Notably, people cannot carry guns in residence halls except for in common areas and the University Apartments. (Family members and staff members can carry anywhere in residence halls.) People with offices can prohibit guns in the offices if they wish, but must agree to meet carriers at another location if necessary.
There are also restrictions on people carrying guns while working with minors. And while carrying a semi-automatic handgun, carriers cannot have a round of ammunition in the chamber.
The policies do not generally prohibit guns in classrooms, a point for which faculty members had voiced concern. A working group had recommended against such a sweeping prohibition.
“Under the law, I cannot adopt a policy that has the general effect of excluding licensed concealed handguns from campus. I agree with the working group that a classroom exclusion would have this effect,” Fenves wrote in the letter.
“It’s a case where he wasn’t willing to take the political risk of going farther and acting on his convictions and for that we’re disappointed,” says Max Snodderly, a member of the group Gun Free UT and a neuroscience professor at UT Austin.
“We intend to continue to push for not having guns in classrooms and not having guns in the dormitories,” Snodderly says, adding that the push is “going to entail legal action.”

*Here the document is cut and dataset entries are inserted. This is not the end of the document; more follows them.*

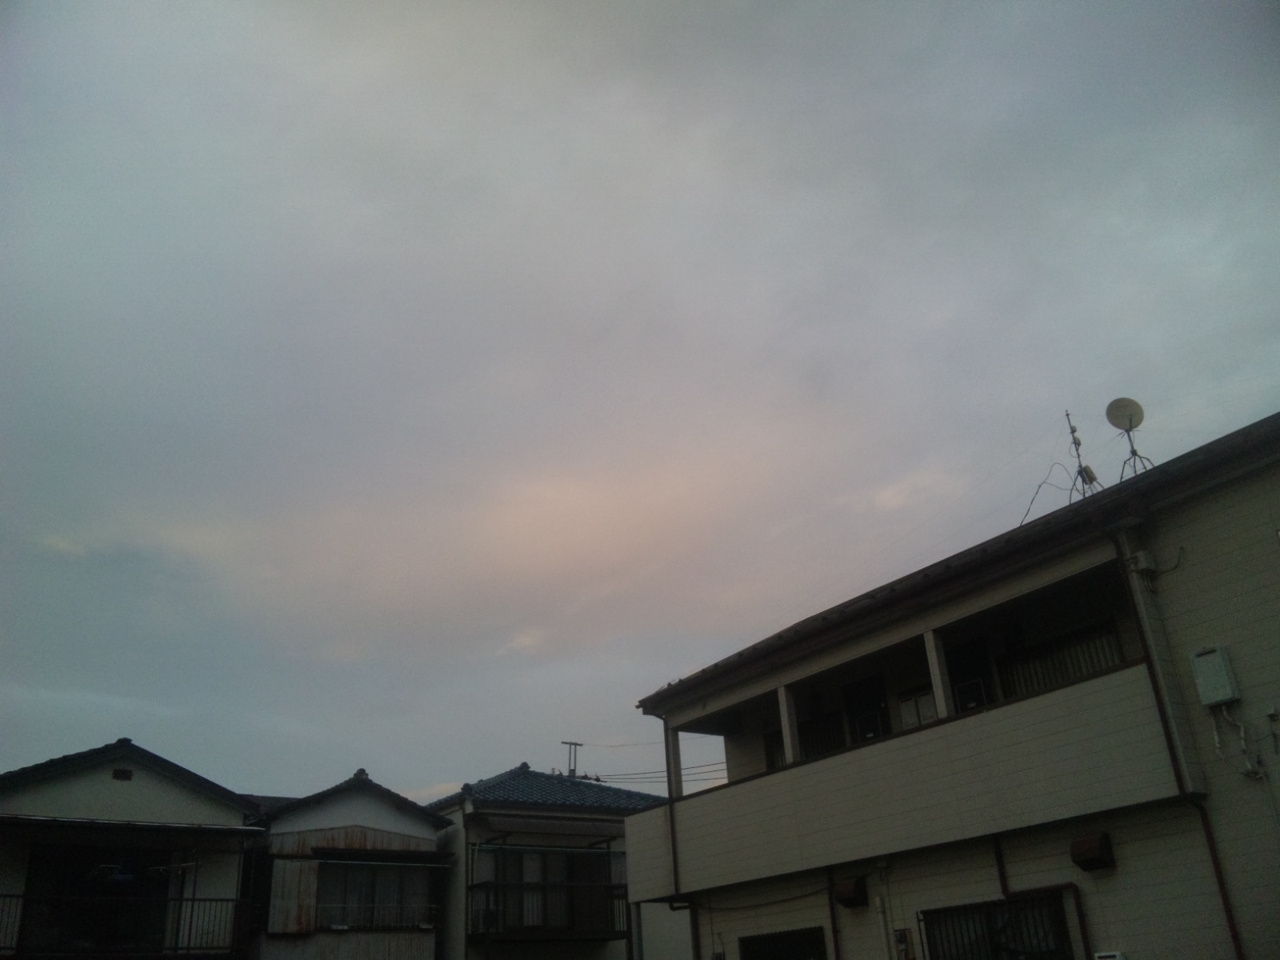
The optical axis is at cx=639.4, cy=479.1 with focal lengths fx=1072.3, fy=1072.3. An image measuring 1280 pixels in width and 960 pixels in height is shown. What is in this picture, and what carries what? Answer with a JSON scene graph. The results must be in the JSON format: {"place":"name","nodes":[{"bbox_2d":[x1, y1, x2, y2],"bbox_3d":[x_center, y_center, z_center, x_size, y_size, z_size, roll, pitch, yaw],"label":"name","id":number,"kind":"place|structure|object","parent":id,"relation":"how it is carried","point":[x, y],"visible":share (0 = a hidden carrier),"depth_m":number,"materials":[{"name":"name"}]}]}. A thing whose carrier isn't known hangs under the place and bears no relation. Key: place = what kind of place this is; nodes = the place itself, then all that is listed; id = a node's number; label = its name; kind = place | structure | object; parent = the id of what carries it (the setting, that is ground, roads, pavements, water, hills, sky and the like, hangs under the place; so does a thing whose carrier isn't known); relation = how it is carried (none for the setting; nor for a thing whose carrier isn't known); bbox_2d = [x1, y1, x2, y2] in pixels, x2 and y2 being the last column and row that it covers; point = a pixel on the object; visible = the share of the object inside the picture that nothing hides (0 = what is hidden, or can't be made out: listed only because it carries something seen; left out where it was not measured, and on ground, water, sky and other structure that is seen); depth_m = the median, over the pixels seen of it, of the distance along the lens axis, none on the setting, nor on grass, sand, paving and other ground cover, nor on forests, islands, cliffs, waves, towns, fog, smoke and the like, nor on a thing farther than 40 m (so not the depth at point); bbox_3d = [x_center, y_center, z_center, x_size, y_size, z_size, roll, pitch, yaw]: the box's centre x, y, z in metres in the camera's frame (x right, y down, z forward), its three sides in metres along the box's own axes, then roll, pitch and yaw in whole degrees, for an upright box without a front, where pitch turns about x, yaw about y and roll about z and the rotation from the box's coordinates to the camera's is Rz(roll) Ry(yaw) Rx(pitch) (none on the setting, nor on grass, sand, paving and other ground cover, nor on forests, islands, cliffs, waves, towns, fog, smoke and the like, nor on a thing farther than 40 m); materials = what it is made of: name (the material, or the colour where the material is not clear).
{"place":"outdoors","nodes":[
{"label":"outdoors","id":0,"kind":"place"},
{"bbox_2d":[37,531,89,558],"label":"cloud","id":1,"kind":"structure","parent":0,"point":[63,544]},
{"bbox_2d":[0,739,270,959],"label":"house","id":2,"kind":"structure","parent":0,"point":[181,794],"depth_m":16.56,"materials":[{"name":"paint"}]},
{"bbox_2d":[18,843,172,959],"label":"sliding door","id":3,"kind":"structure","parent":2,"relation":"in","point":[75,880],"depth_m":16.08,"materials":[{"name":"glass"}]},
{"bbox_2d":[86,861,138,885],"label":"laundry","id":4,"kind":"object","parent":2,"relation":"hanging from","point":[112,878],"visible":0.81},
{"bbox_2d":[111,767,133,780],"bbox_3d":[-7.819,4.455,16.165,0.308,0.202,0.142,14,-29,-33],"label":"vent","id":5,"kind":"object","parent":2,"relation":"in","point":[123,775],"visible":0.96,"depth_m":16.15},
{"bbox_2d":[0,892,247,954],"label":"balcony railing","id":6,"kind":"object","parent":2,"relation":"attached to","point":[194,899],"visible":0.89,"depth_m":15.57,"materials":[{"name":"black metal"}]},
{"bbox_2d":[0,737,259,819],"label":"tiled roof","id":7,"kind":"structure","parent":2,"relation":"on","point":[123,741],"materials":[{"name":"grey tile"}]},
{"bbox_2d":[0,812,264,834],"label":"awning","id":8,"kind":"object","parent":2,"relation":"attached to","point":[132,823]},
{"bbox_2d":[250,770,454,959],"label":"house","id":9,"kind":"structure","parent":0,"point":[427,840],"depth_m":19.62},
{"bbox_2d":[267,857,316,931],"bbox_3d":[-5.701,6.776,17.522,0.705,1.188,0.217,14,-29,-33],"label":"shutter box","id":10,"kind":"object","parent":9,"relation":"attached to","point":[293,894],"visible":0.95,"depth_m":17.49,"materials":[{"name":"metal"}]},
{"bbox_2d":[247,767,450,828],"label":"tiled roof","id":11,"kind":"structure","parent":9,"relation":"on","point":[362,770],"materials":[{"name":"grey tile"}]},
{"bbox_2d":[316,860,434,929],"bbox_3d":[-4.697,7.225,18.891,2.248,1.393,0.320,14,-29,-33],"label":"window","id":12,"kind":"structure","parent":9,"relation":"in","point":[388,886],"depth_m":18.87,"materials":[{"name":"glass"}]},
{"bbox_2d":[320,902,439,930],"bbox_3d":[-4.520,7.462,18.360,2.488,0.482,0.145,14,-29,-33],"label":"window railing","id":13,"kind":"object","parent":9,"relation":"attached to","point":[422,926],"visible":0.76,"depth_m":18.32,"materials":[{"name":"black metal"}]},
{"bbox_2d":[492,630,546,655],"label":"cloud","id":14,"kind":"structure","parent":0,"point":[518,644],"materials":[{"name":"white"}]},
{"bbox_2d":[425,761,676,959],"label":"house","id":15,"kind":"structure","parent":0,"point":[505,955],"depth_m":21.22,"materials":[{"name":"paint"}]},
{"bbox_2d":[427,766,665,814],"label":"tiled roof","id":16,"kind":"structure","parent":15,"relation":"on","point":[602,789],"depth_m":21.13,"materials":[{"name":"tile"}]},
{"bbox_2d":[562,740,583,777],"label":"utility pole","id":17,"kind":"object","parent":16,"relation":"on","point":[574,770],"visible":0.53,"depth_m":26.94,"materials":[{"name":"grey concrete"}]},
{"bbox_2d":[487,848,607,934],"bbox_3d":[-1.735,7.536,19.683,2.462,1.711,0.348,14,-29,-33],"label":"sliding door","id":18,"kind":"structure","parent":15,"relation":"in","point":[534,858],"depth_m":19.70,"materials":[{"name":"glass"}]},
{"bbox_2d":[467,880,627,939],"bbox_3d":[-1.521,7.636,19.087,3.360,1.004,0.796,14,-29,-33],"label":"balcony railing","id":19,"kind":"object","parent":15,"relation":"attached to","point":[475,886],"visible":0.72,"depth_m":18.78,"materials":[{"name":"black metal"}]},
{"bbox_2d":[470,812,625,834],"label":"awning","id":20,"kind":"object","parent":15,"relation":"attached to","point":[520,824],"visible":0.97,"depth_m":19.94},
{"bbox_2d":[0,0,1279,802],"label":"sky","id":21,"kind":"structure","parent":0,"point":[449,778],"materials":[{"name":"grey"}]},
{"bbox_2d":[574,760,728,787],"bbox_3d":[0.929,6.823,25.391,3.147,1.613,5.397,14,-29,-33],"label":"power line","id":22,"kind":"object","parent":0,"point":[590,778],"visible":0.43,"depth_m":25.37,"materials":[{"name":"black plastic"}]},
{"bbox_2d":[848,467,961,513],"label":"cloud","id":23,"kind":"structure","parent":0,"point":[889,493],"materials":[{"name":"white"}]},
{"bbox_2d":[621,416,1279,959],"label":"apartment building","id":24,"kind":"structure","parent":0,"point":[1119,872],"depth_m":11.14,"materials":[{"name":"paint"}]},
{"bbox_2d":[660,714,702,959],"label":"drainpipe","id":25,"kind":"object","parent":24,"relation":"attached to","point":[666,746],"visible":0.7,"depth_m":15.04,"materials":[{"name":"metal"}]},
{"bbox_2d":[739,926,827,959],"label":"window","id":26,"kind":"structure","parent":24,"relation":"in","point":[764,939],"depth_m":13.20,"materials":[{"name":"black"}]},
{"bbox_2d":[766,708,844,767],"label":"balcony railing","id":27,"kind":"object","parent":24,"relation":"attached to","point":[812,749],"visible":0.44,"depth_m":14.49,"materials":[{"name":"black metal"}]},
{"bbox_2d":[825,869,840,959],"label":"drainpipe","id":28,"kind":"object","parent":24,"relation":"attached to","point":[833,929],"visible":0.88,"depth_m":13.02,"materials":[{"name":"metal"}]},
{"bbox_2d":[832,876,868,907],"bbox_3d":[2.340,4.603,11.950,0.298,0.301,0.401,14,-29,-33],"label":"vent hood","id":29,"kind":"object","parent":24,"relation":"attached to","point":[849,894],"visible":0.98,"depth_m":11.88,"materials":[{"name":"metal"}]},
{"bbox_2d":[843,674,890,745],"bbox_3d":[3.077,3.350,14.103,0.202,1.422,0.949,14,-29,-33],"label":"balcony door","id":30,"kind":"structure","parent":24,"relation":"in","point":[862,735],"depth_m":14.21,"materials":[{"name":"black"}]},
{"bbox_2d":[874,895,894,959],"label":"pipe","id":31,"kind":"object","parent":24,"relation":"attached to","point":[881,910],"visible":0.99,"depth_m":11.98,"materials":[{"name":"white plastic"}]},
{"bbox_2d":[892,928,915,959],"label":"electric meter","id":32,"kind":"object","parent":24,"relation":"attached to","point":[899,939],"visible":0.97,"depth_m":11.60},
{"bbox_2d":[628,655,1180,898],"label":"balcony","id":33,"kind":"structure","parent":24,"relation":"attached to","point":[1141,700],"depth_m":11.24,"materials":[{"name":"white"}]},
{"bbox_2d":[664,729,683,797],"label":"balcony post","id":34,"kind":"structure","parent":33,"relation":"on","point":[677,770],"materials":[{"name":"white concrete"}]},
{"bbox_2d":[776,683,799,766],"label":"balcony post","id":35,"kind":"structure","parent":33,"relation":"on","point":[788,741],"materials":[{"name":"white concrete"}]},
{"bbox_2d":[923,626,951,718],"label":"balcony post","id":36,"kind":"structure","parent":33,"relation":"on","point":[937,678],"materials":[{"name":"white"}]},
{"bbox_2d":[897,687,938,729],"bbox_3d":[3.394,2.900,12.918,0.162,0.652,0.607,14,-29,-33],"label":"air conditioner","id":37,"kind":"object","parent":24,"relation":"in","point":[931,711],"visible":0.55,"depth_m":12.95,"materials":[{"name":"white"}]},
{"bbox_2d":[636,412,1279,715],"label":"roof","id":38,"kind":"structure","parent":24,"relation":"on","point":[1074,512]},
{"bbox_2d":[943,638,993,712],"bbox_3d":[3.896,2.711,12.608,0.187,1.493,0.914,14,-29,-33],"label":"balcony door","id":39,"kind":"structure","parent":24,"relation":"in","point":[963,692],"depth_m":12.69,"materials":[{"name":"black"}]},
{"bbox_2d":[920,892,1074,959],"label":"barred window","id":40,"kind":"structure","parent":24,"relation":"in","point":[1042,899],"depth_m":11.03,"materials":[{"name":"black metal"}]},
{"bbox_2d":[992,841,1096,959],"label":"drainpipe","id":41,"kind":"object","parent":24,"relation":"attached to","point":[1002,875],"visible":0.79,"depth_m":11.04,"materials":[{"name":"metal"}]},
{"bbox_2d":[996,619,1124,698],"bbox_3d":[4.654,1.999,11.643,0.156,0.782,1.781,14,-29,-33],"label":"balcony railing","id":42,"kind":"object","parent":24,"relation":"attached to","point":[1074,635],"visible":0.45,"depth_m":11.73,"materials":[{"name":"black metal"}]},
{"bbox_2d":[1027,409,1099,519],"bbox_3d":[4.942,-0.023,12.439,0.932,1.722,0.924,14,-29,-33],"label":"antenna","id":43,"kind":"object","parent":24,"relation":"on","point":[1071,431],"visible":0.75,"depth_m":12.40,"materials":[{"name":"black metal"}]},
{"bbox_2d":[1069,832,1115,870],"bbox_3d":[4.101,3.386,9.751,0.325,0.307,0.365,14,-29,-33],"label":"vent hood","id":44,"kind":"object","parent":24,"relation":"attached to","point":[1090,848],"visible":0.98,"depth_m":9.69,"materials":[{"name":"metal"}]},
{"bbox_2d":[1092,949,1126,959],"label":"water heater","id":45,"kind":"object","parent":24,"relation":"attached to","point":[1106,955],"visible":0.97,"depth_m":9.46,"materials":[{"name":"white"}]},
{"bbox_2d":[1105,397,1155,482],"bbox_3d":[5.403,-0.361,11.783,0.476,1.143,0.469,14,-29,-33],"label":"satellite dish","id":46,"kind":"object","parent":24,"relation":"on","point":[1111,407],"visible":0.86,"depth_m":11.88,"materials":[{"name":"metal"}]},
{"bbox_2d":[1127,549,1157,575],"bbox_3d":[4.785,0.802,10.222,0.196,0.230,0.193,14,-29,-33],"label":"junction box","id":47,"kind":"object","parent":24,"relation":"attached to","point":[1143,560],"visible":0.97,"depth_m":10.16,"materials":[{"name":"white"}]},
{"bbox_2d":[1111,536,1247,959],"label":"drainpipe","id":48,"kind":"object","parent":24,"relation":"attached to","point":[1228,910],"visible":0.77,"depth_m":9.76,"materials":[{"name":"metal"}]},
{"bbox_2d":[1188,644,1241,706],"bbox_3d":[5.042,1.739,9.393,0.219,0.498,0.369,14,-29,-33],"label":"utility box","id":49,"kind":"object","parent":24,"relation":"attached to","point":[1214,698],"visible":0.98,"depth_m":9.33,"materials":[{"name":"grey metal"}]},
{"bbox_2d":[1209,706,1267,780],"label":"pipes","id":50,"kind":"object","parent":24,"relation":"attached to","point":[1218,741],"visible":0.93,"depth_m":9.44,"materials":[{"name":"white plastic"}]}
]}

Pro-campus-carry advocates say they also plan to pursue legal action. Policies such as gun-free offices and prohibiting carriers of semiautomatic handguns from carrying with a chambered round “will not stand up to legal scrutiny,” Students for Concealed Carry, a national organization, says in a statement. “Therefore, our Texas chapter will now shift its focus to litigation.”
In response to comments about potential litigation, university spokesman Gary Susswein tells Newsweek by email, “We understand that members of the university community and Texans on all sides of the campus carry debate feel strongly about the issue and may pursue legal action.”
The Board of Regents must now approve the UT Austin policy.